═════ Records to use
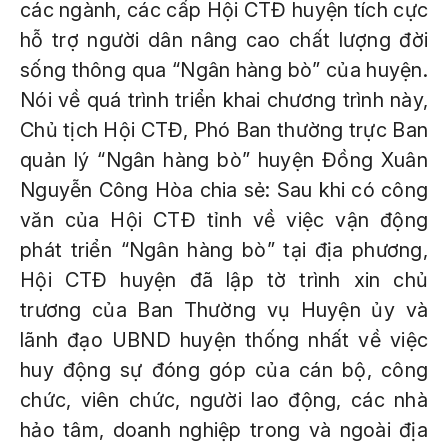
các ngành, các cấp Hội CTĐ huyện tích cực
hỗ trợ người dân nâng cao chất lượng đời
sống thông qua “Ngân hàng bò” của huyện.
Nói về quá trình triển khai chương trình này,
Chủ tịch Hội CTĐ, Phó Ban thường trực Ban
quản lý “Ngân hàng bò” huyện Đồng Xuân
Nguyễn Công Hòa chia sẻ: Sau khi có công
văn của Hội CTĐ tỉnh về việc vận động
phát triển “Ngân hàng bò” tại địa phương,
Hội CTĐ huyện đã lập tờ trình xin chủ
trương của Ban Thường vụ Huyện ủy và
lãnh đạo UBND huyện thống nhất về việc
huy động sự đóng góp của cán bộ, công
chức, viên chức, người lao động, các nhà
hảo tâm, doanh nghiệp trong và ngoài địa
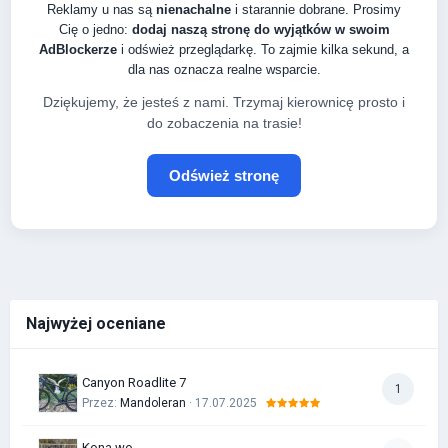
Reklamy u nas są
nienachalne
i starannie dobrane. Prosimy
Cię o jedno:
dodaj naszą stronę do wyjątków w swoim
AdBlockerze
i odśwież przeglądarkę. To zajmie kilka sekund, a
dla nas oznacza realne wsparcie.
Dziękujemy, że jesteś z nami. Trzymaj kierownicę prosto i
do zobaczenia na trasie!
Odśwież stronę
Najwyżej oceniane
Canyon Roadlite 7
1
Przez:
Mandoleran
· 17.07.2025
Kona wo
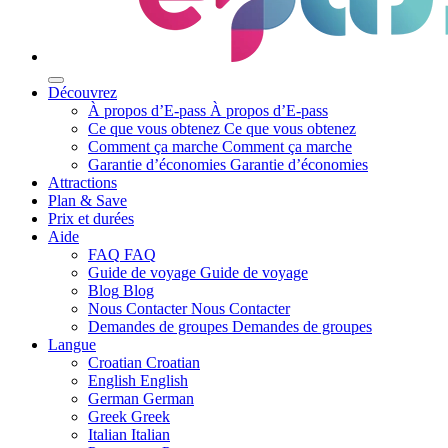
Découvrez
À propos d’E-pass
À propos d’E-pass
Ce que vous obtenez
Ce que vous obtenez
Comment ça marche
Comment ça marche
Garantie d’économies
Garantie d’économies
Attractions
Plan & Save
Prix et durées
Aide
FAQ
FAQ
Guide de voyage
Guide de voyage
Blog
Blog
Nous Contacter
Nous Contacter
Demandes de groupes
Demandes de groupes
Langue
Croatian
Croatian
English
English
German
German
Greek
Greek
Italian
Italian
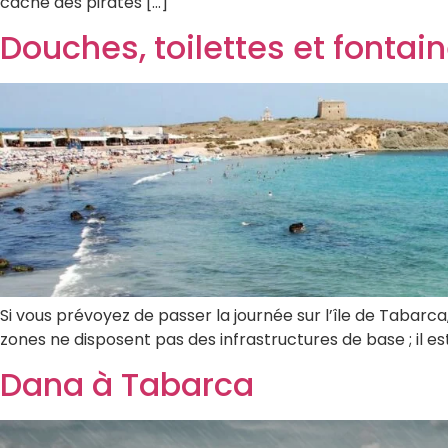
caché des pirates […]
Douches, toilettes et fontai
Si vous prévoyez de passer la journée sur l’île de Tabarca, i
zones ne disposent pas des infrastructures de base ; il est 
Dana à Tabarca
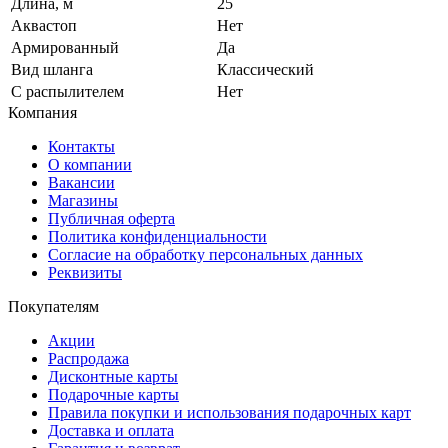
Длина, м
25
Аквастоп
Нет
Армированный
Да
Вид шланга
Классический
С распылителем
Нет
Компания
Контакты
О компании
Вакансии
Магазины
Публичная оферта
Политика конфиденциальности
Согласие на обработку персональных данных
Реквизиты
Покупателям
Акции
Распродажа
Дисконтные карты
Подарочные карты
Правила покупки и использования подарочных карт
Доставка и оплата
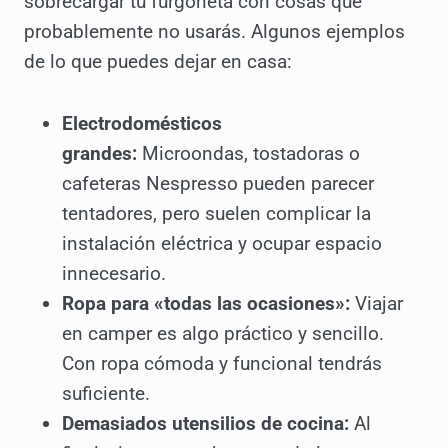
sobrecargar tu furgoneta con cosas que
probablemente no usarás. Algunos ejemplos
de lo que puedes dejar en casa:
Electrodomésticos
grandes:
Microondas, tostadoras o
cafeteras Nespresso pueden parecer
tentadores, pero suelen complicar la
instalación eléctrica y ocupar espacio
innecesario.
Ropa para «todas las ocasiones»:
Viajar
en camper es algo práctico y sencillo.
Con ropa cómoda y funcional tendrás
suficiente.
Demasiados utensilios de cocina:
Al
══════════
## Brief
For this exercise, copy every line of the data that holds "stronę".

## Result below
dodaj naszą stronę do wyjątków w swoim
Odśwież stronę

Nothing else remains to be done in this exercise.